In a statement, the reinsurance giant said: “As an environmentally conscientious business, Munich Re aims to play its part in meeting the targets of the Paris Climate Agreement. The group has therefore set itself ambitious decarbonisation targets for its investments, its (re)insurance transactions, and its own business operations.”
According to Munich Re, come April next year, it will stop investing in or insuring contracts or projects exclusively covering the planning, financing, construction, or operation of new oil & gas fields with no prior production as of the end of 2022; new oil-related midstream infrastructure that have not yet been under construction or operation as of December 31; and new oil-fired power plants under the same timeframe condition.
“This applies to direct illiquid investments, our primary, facultative, and direct (re)insurance business,” noted the German company. “The same applies where such risks are contained or bundled in one cover together with other risks (e.g., existing oil or gas fields), when the cover is mainly designed to protect one or more of such new risks.”
As of the same cut-off date in 2023, Munich Re will also cease to conduct new direct investments in pure-play oil & gas firms.

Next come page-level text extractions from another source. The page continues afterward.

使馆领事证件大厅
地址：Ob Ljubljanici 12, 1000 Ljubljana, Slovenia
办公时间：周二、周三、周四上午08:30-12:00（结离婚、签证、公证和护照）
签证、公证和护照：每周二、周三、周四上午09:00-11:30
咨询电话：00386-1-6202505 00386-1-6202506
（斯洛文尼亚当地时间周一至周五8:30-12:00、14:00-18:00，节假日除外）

Commenting on the announcement, Insure Our Future’s coordinator for Europe Lindsay Keenan declared: “European insurers are starting to recognise they need to stop supporting all fossil fuel expansion, including oil & gas. Munich Re’s policy sends a message to the wider insurance industry and to the oil & gas sector that they must act urgently to align their business with climate science and the 1.5C climate target or risk not being able to find reinsurance cover.”